Ethan stepped into the boat. Once he had settled himself, the oarsmen pushed off from the dock and started back across the harbor
to Long Wharf.
With the tide heading out, and a strong breeze roughening the waters, the journey back to the city took the better part of an hour. Ethan spent much of the time wondering whether it was happenstance that had put Jonathan Sharpe and Caleb Osborne together in the Twenty-ninth Regiment, or if the two men might have known each other and planned to wind up in the same company. What, if anything, did they have to do with Simon Gant? And what role, if any, had they played in the spell that killed them and ninety-five of their comrades? There were too many coincidences and too many questions hanging over this one ship.
Upon landing at Long Wharf, Ethan made his way back toward Henry’s cooperage. It had been the better part of a day since last he had eaten a decent meal, and he could smell the staleness in his clothes.
But as he approached his home, he felt an unexpected brush of power. It wasn’t a pulse, as it would have been if someone had spoken a conjuring. Rather, it felt as if he had walked through a spell, a conjured spiderweb, minute fibers of power stretching and breaking across his face and limbs.
A pulse of power followed an instant later. Ethan grabbed for his knife, knowing that he had too little time, that he had been careless, and fearing that his foolishness would cost him his life.

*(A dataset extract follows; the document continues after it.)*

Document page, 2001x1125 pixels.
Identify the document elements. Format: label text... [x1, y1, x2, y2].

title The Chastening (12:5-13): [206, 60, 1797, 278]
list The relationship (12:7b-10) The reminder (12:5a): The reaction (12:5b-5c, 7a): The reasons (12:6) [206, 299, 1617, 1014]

He felt the spell rushing toward him; he could almost hear it humming in the cobblestones. It hit him full in the chest, knocking him off his feet, stealing his breath. He hit the ground hard, tried to get to his feet.
But he could feel darkness taking him, and there was nothing he could do to stop it.
Chapter
EIGHT
A splatter of cold water to the face woke Ethan up. He opened his eyes, felt the world heave and spin, and squeezed them shut again. The last time he felt this way, he had spent the previous night celebrating his release from Barbados by drinking two flasks of Madeira wine all by himself.
“More water.”
He recognized that voice, but before he could open his eyes again, or tell them that the first splash of water had been enough, he was doused a second time.
“Time to wake up, Ethan,” Sephira said.